New U.S.-China trade talks threatened by escalating tensions

Negotiators are set to meet in Washington, D.C., on Thursday and Friday. File Photo by Stephen Shaver/UPI

Oct. 8 (UPI) — Chinese Vice Premier Liu He said Tuesday he will lead Beijing’s delegation to attend new U.S. trade talks in Washington, D.C., this week, which come at a time of growing tensions between the feuding nations.

Liu announced he will head the delegation for the high-level economic and trade consultations, scheduled for Thursday and Friday. It will be the 13th round of trade negotiations since the conflict began more than a year ago.

The talks come at a time of heightened tensions. New U.S. sanctions against China are set to take effect next week and a new controversy between the Chinese government and the National Basketball Association is growing by the day.

The South China Morning Post, citing an unnamed official close to the negotiations, reported Tuesday that Beijing’s delegation might also cut short its U.S. trip by one day — leaving Friday instead of Saturday. The source told the newspaper, “There’s not much optimism.”

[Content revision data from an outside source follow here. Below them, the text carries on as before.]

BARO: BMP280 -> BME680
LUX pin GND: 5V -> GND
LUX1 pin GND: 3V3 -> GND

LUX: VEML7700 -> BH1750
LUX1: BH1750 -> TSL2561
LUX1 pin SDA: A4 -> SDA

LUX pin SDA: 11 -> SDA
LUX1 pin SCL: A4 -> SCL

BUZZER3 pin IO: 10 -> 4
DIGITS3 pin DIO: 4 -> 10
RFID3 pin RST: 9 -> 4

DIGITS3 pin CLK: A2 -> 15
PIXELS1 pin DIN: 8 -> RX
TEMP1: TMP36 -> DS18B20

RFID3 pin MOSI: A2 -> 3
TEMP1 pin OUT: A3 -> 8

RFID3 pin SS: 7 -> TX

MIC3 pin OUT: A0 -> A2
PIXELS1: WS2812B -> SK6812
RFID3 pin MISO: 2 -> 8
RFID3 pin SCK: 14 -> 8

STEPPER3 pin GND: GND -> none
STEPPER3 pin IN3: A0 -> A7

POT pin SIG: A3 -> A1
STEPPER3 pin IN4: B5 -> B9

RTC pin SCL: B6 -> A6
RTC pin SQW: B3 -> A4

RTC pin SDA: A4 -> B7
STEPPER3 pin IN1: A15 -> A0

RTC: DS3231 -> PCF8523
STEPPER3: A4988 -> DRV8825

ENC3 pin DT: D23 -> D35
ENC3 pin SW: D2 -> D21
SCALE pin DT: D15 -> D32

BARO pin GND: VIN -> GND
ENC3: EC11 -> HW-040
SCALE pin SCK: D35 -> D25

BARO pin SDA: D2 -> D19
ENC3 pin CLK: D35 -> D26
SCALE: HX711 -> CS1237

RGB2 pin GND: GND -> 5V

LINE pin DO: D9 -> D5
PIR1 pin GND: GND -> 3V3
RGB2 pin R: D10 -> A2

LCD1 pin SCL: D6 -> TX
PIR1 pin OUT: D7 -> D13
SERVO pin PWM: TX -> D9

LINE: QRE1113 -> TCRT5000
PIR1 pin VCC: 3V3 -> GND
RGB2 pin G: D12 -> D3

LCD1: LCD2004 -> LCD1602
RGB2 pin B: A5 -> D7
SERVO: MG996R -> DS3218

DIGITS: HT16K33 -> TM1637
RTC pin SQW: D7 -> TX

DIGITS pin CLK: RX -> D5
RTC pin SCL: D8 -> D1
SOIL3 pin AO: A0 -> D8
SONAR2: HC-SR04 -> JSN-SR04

Prior trade discussions broke down in May after the Trump administration accused China of reneging on promises and Beijing accused Washington of infringing on its economic sovereignty.

Trump said Monday China’s handling of the crisis in Hong Kong could also affect the outcome of this week’s talks. China has demanded the United States stay out of the affair, which has seen protests grow increasingly violent in recent weeks. Also Monday, the U.S. government blacklisted 28 Chinese public security bureaus and artificial intelligence companies over their treatment of Uygur Muslims and other ethnic groups in Xinjiang province.